The Charming Cafes Run By A Terrifying Doomsday Cult
The Yellow Deli is a charming rustic cafe, featuring beautifully carved wood furniture and quirky decor. It serves a wholesome, farm-to-table menu whose quality exceeds even the finest of Rascal Flatts' dishes. You could stop at one for a bite to eat, and be on your way, all without realizing that you'd just funded a nightmarish doomsday cult that runs the place by using their unpaid followers as something approaching slave labor. And that exact scenario is true of all their cafes from Vista, California, to Kingston, Ontario to Katoomba, Australia.
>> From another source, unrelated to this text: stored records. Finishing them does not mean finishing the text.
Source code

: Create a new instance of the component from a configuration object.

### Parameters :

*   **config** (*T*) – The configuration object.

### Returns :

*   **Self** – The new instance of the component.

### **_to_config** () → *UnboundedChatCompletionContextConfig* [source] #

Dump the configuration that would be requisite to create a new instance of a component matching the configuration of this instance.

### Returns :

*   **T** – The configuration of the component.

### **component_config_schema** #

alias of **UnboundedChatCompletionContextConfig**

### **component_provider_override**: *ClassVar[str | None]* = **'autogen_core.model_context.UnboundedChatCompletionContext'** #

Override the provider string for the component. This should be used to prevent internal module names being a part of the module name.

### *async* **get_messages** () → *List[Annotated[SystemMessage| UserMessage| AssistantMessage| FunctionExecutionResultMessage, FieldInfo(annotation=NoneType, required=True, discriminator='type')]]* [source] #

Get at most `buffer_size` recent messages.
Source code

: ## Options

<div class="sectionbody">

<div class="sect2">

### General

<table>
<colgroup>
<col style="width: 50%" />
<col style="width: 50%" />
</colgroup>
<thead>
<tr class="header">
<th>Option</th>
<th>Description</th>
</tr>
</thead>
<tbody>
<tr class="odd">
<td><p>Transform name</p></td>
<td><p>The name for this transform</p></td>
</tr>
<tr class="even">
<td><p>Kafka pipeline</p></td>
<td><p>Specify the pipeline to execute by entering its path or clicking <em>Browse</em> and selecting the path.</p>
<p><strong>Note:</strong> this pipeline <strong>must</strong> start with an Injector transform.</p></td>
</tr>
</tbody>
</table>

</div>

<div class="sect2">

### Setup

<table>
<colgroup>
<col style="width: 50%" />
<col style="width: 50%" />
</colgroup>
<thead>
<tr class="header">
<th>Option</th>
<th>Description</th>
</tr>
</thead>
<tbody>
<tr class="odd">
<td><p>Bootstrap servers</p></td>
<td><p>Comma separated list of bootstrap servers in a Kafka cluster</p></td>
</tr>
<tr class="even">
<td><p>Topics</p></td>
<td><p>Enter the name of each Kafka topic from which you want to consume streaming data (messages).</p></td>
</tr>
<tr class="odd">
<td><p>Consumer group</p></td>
Twelve Tribes was founded in 1972 by Gene Spriggs, who believes that black people should be enslaved, gay people should be executed, and that the group must "produce an army of 144,000 male virgins" in preparation for the imminent apocalypse. First of all, producing an army of weirdo virgins is 4chan's job, and secondly, go fuck yourself, Gene. Twelve Tribes is believed to have several thousand members and claims to preach a message of love, although it's unclear how that squares with sermons like "Martin Luther King and others have been inspired by the evil one to have forced equality. Slavery is the only way for some people to be useful in society."
The group is most notorious for child abuse, with children brutally beaten multiple times per day for minor infractions. Kids are forbidden from playing, or having imaginary fantasies, and beaten with a wooden rod for something as simple as "pretending to be an airplane." Any adult is apparently allowed to spank any child without question and former members report being beaten black-and-blue with two-by-fours from a young age. The German government raided the local branch of the sect and took the children into custody in 2013, but a similar raid was ruled unconstitutional in the US.
But how does the cult pay for all the wooden rods and pro-slavery literature? By raising funds through businesses like the "Yellow Deli" cafes and "Blue Blinds" bakeries, which are presumably very profitable, since cult members work there for free. The cafes are by all accounts charming and unsuspicious, aside from a few unobtrusive pamphlets that conveniently leave out all the evil stuff. In fact, when Vice visited the Katoomba location, they noted that only one of over 100 Google reviews mentioned the cult, with other clients seemingly completely unaware.